Work to be completed. Pull out every line of text below, copying each one character for character and leaving the pictures out.
___
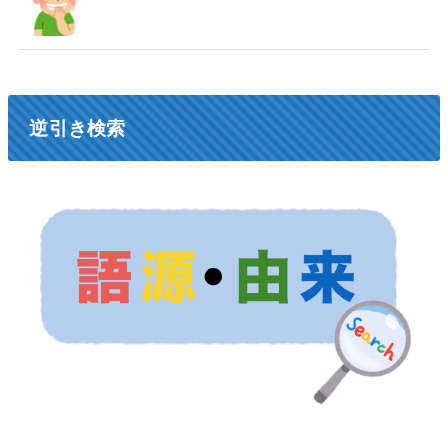
逆引き検索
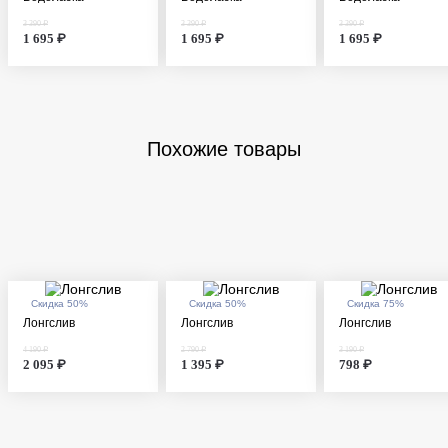
3 390 ₽
3 390 ₽
3 390 ₽
1 695 ₽
1 695 ₽
1 695 ₽
Похожие товары
Скидка 50%
Скидка 50%
Скидка 75%
Лонгслив
Лонгслив
Лонгслив
4 190 ₽
2 790 ₽
3 190 ₽
2 095 ₽
1 395 ₽
798 ₽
___
Solution.
逆引き検索
3 390 ₽
3 390 ₽
3 390 ₽
1 695 ₽
1 695 ₽
1 695 ₽
Похожие товары
Скидка 50%
Скидка 50%
Скидка 75%
Лонгслив
Лонгслив
Лонгслив
4 190 ₽
2 790 ₽
3 190 ₽
2 095 ₽
1 395 ₽
798 ₽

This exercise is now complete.